Já o STA em Acórdão de 21 de fevereiro de 2019, no processo n.º 033/18.OBCLSB, afirmou que "A presunção de veracidade dos factos constantes dos relatórios dos jogos elaborados pelos delegados da Liga Portuguesa Futebol Profissional [LPFP] que tenham sido por eles percecionados, estabelecida pelo art. 13.º, al. f), do Regulamento Disciplinar da LPFP [RD/LPFPJ, conferindo ao arguido a possibilidade de abalar os fundamentos em que ela se sustenta mediante a mera contraprova dos factos presumidos, não infringe os comandos constitucionais insertos nos arts. 2.º, 20.º, n.º 4, e 32.º, n.ºs 2 e 10, da CRP e os princípios da presunção de inocência e do in dubio pro reo. (...) Cabe aos clubes de futebol/sociedades desportivas a demonstração da realização por parte dos mesmos das ações e dos concretos atos destinados à observância daqueles deveres e, assim, prevenirem e eliminarem a violência, e isso sejam esses atos e ações desenvolvidos em momento anterior ao evento, sejam, especialmente, imediatamente antes ou durante a sua realização".

A prova por meio de presunção judicial não implica a imposição de uma verdade processual, independentemente e, se necessário, em detrimento da verdade material, mas antes constitui um meio de chegar à verdade material, diferente da prova direta, não constituindo uma derrogação ou sequer um afrouxamento da regra «in dubio pro reo».

Por outro lado, e como igualmente sumariado no Acórdão do STA nº 0607/10, de 21-10-2010, “A condenação do arguido em processo disciplinar não exige uma certeza absoluta, férrea ou apodíctica da sua responsabilidade, bastando que os elementos probatórios coligidos a demonstrem segundo as normais circunstâncias práticas da vida e para além de uma dúvida razoável. Nos juízos de facto a emitir num processo disciplinar, é lícito à Administração, e até obrigatório, usar das presunções naturais que se mostrem adequadas.

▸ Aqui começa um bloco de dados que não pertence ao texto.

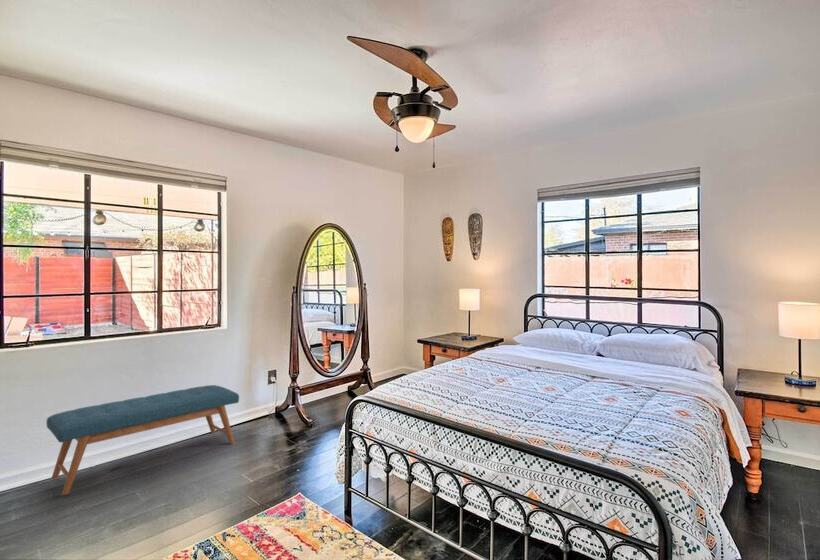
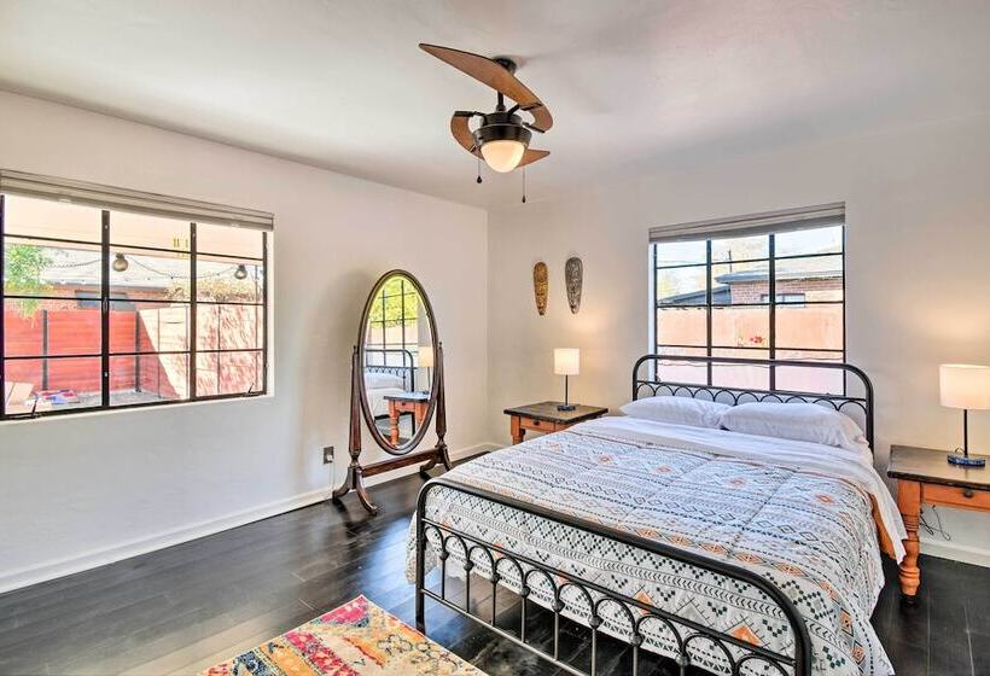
- bench [45,384,240,496]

Efetivamente, em função da prova produzida e disponível e em função da referida presunção, entendeu legitimamente o Conselho de Disciplina da FPF que os factos puníveis perpetrados haviam praticados por adeptos do S...., indicados como tal pelos Árbitros e Delegados da LPFP, mormente por se encontrarem em área reservada a adeptos daquele clube/SAD e devidamente identificados, o que determina que se entenda que o acórdão recorrido merece, neste aspeto, censura.

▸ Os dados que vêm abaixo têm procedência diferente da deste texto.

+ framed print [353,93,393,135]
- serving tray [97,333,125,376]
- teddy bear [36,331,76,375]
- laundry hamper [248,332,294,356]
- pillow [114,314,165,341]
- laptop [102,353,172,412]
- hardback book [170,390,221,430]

DA MATÉRIA DE FACTO DADA COMO PROVADA E DA SUBSUNÇÃO À NORMA PREVISTA NO ARTIGO 182.º DO RD LPFP
Deu o Tribunal a quo dar como provado, nomeadamente, o seguinte:
"b) No final do jogo em apreço, quando a equipa de arbitragem se dirigia ao túnel de acesso aos balneários, o Sr. Árbitro T....., que dirigia o encontro, foi atingido por um objeto, eventualmente uma moeda, cujo valor facial ainda assim não logrou identificar (vd. Relatório de Árbitro e esclarecimentos prestados pelo Sr. Árbitro T....., a fls. 18 a 24 e 75 e 76 dos autos do Recurso Hierárquico Impróprio n.9 08- 19/20, que correu termos no CDFPF);
c) O objeto que atingiu o árbitro, eventualmente uma moeda, foi lançado, proveniente da bancada Emirates, predominantemente ocupada por adeptos afetos ao S.... - Futebol SAD, identificados pelos cachecóis e camisolas que vestiam (cfr. Relatório de Árbitro, a fls. 18 a 24 dos autos do Recurso Hierárquico Impróprio n.º 08-19/20, que correu termos no CDFPF);"

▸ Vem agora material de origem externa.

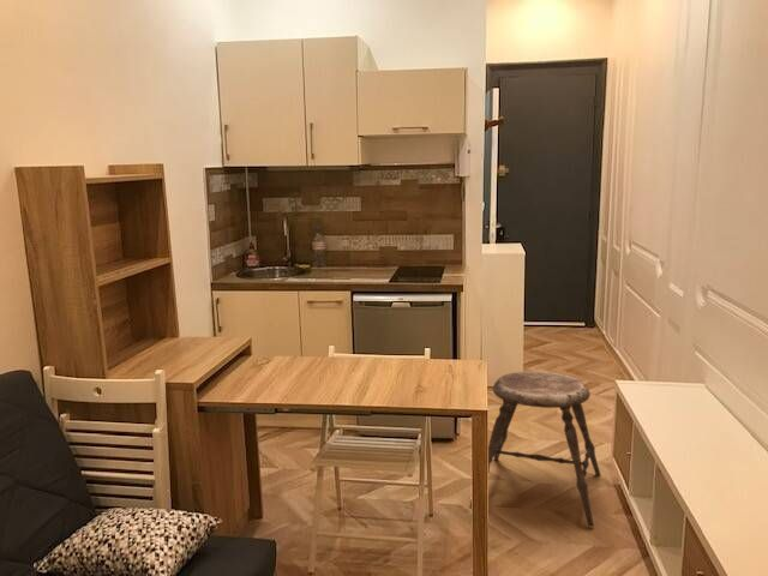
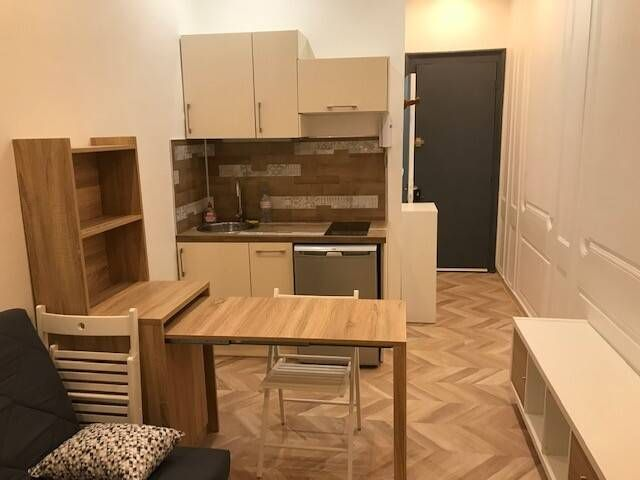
- stool [469,370,602,528]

Se é certo que Tribunal a quo deu a referida matéria como provada, atenta a presunção de veracidade dos factos relatados pelo árbitro no seu relatório, nos termos do regime melhor referido supra, mal se compreende por que razão não adotou idêntico procedimento no que concerne ao tipo de objeto que atingiu o arbitro.

Efetivamente o Relatório de Arbitragem é claro ao afirmar que:
"No final do jogo, quando a equipa de arbitragem se dirigia para o túnel de acesso aos balneários, foi lançada uma moeda por adeptos afetos ao S...., claramente identificados pelos cachecóis e camisolas que vestiam, atingindo o árbitro no peito, criando um ligeiro hematoma".

Ainda assim, entende-se que os factos dados como provados não são inibidores da confirmação da decisão do Conselho de Disciplina da FPF, pois, mais importante do que saber se estava em causa uma moeda e qual o seu valor facial, um circulo metálico, ou qualquer outro objeto de idêntica dimensão, o que é predominantemente punível é a atitude de arremessar qualquer objeto a um árbitro.
Efetivamente, não é admissível o arremesso de objetos ao arbitro, qualquer que seja, mesmo que o não o atinja, mas sendo esta a intensão, provocando-lhe, ou não, um hematoma, pois que, em qualquer caso, estamos perante um ato censurável e ofensivo da sua integridade física.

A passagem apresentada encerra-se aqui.